Exercise description —
Transcribe all of the data, leaving nothing out and changing nothing.

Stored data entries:
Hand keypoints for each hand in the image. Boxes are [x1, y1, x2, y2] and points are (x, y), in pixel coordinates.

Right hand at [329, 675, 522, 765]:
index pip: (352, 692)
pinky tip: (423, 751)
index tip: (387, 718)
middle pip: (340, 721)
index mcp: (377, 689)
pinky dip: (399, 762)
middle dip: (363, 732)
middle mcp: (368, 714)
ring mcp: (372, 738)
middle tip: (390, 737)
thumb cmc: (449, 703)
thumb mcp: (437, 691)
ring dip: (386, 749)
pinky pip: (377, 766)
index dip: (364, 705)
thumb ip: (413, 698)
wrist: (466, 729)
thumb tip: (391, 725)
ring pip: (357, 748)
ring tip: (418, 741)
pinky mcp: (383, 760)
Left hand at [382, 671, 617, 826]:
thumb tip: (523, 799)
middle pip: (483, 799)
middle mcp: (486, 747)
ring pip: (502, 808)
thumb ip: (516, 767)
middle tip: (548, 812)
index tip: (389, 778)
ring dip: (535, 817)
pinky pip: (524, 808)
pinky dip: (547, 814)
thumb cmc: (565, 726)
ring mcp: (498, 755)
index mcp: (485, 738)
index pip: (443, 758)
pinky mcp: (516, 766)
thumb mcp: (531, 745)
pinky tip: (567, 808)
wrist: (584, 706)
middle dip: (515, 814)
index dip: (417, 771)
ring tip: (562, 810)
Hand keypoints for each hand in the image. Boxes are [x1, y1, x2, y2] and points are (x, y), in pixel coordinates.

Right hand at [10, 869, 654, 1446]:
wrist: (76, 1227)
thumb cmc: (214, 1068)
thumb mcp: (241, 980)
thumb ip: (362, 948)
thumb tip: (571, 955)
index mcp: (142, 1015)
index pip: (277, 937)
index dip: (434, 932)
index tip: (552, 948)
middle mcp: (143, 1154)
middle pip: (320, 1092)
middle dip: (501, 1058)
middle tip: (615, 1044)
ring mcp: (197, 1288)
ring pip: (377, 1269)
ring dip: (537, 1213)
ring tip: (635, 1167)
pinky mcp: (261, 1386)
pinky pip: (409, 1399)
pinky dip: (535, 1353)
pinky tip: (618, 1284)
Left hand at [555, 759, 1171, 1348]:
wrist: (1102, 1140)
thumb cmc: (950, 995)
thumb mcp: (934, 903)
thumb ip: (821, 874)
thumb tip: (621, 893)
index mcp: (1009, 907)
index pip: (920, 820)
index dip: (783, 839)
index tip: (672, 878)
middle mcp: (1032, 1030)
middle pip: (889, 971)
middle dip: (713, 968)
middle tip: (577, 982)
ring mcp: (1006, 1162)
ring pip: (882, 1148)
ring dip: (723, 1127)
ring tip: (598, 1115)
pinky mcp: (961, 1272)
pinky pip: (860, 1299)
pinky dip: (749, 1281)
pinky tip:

Problem solution —
Hand keypoints for each hand in the image. Boxes are [x1, y1, x2, y2] and points are (x, y), in pixel coordinates.

Right hand at [329, 675, 522, 765]:
index pip: (352, 692)
pinky tip: (423, 751)
index tip: (387, 718)
middle pip: (340, 721)
index mcp: (377, 689)
pinky dip: (399, 762)
middle dip: (363, 732)
middle mcp: (368, 714)
ring mcp: (372, 738)
middle tip: (390, 737)
thumb cmc: (449, 703)
thumb mcp: (437, 691)
ring dip: (386, 749)
pinky pip: (377, 766)
index dip: (364, 705)
thumb ip: (413, 698)
wrist: (466, 729)
thumb tip: (391, 725)
ring pip: (357, 748)
ring tip: (418, 741)
pinky mcp: (383, 760)
Left hand at [382, 671, 617, 826]:
thumb tip: (523, 799)
middle pip: (483, 799)
middle mcp: (486, 747)
ring pip: (502, 808)
thumb ip: (516, 767)
middle tip: (548, 812)
index tip: (389, 778)
ring dip: (535, 817)
pinky pip: (524, 808)
pinky dip: (547, 814)
thumb cmc: (565, 726)
ring mcp: (498, 755)
index mcp: (485, 738)
index pip: (443, 758)
pinky mcp: (516, 766)
thumb mcp: (531, 745)
pinky tip: (567, 808)
wrist: (584, 706)
middle dip: (515, 814)
index dip: (417, 771)
ring tip: (562, 810)
Hand keypoints for each hand in the image. Boxes are [x1, y1, x2, y2] and points are (x, y), in pixel coordinates.

Right hand at [10, 869, 654, 1446]:
wrist: (76, 1227)
thumb cmc: (214, 1068)
thumb mcp: (241, 980)
thumb ip: (362, 948)
thumb tip: (571, 955)
index mcp: (142, 1015)
index pip: (277, 937)
index dip: (434, 932)
index tip: (552, 948)
middle mcp: (143, 1154)
middle pip: (320, 1092)
middle dip: (501, 1058)
middle tip: (615, 1044)
ring mcp: (197, 1288)
ring pip: (377, 1269)
ring dip: (537, 1213)
ring tip: (635, 1167)
pinky mcp: (261, 1386)
pinky pip: (409, 1399)
pinky dip: (535, 1353)
pinky tip: (618, 1284)
Left hand at [555, 759, 1171, 1348]:
wrist: (1102, 1140)
thumb cmc: (950, 995)
thumb mcp: (934, 903)
thumb ip: (821, 874)
thumb tip: (621, 893)
index mcp: (1009, 907)
index pip: (920, 820)
index dip: (783, 839)
index tip: (672, 878)
middle mcp: (1032, 1030)
middle pip: (889, 971)
middle dip: (713, 968)
middle tip: (577, 982)
ring mcp: (1006, 1162)
ring pip: (882, 1148)
ring dip: (723, 1127)
ring tip: (598, 1115)
pinky mcp: (961, 1272)
pinky pip: (860, 1299)
pinky dip: (749, 1281)
pinky tip:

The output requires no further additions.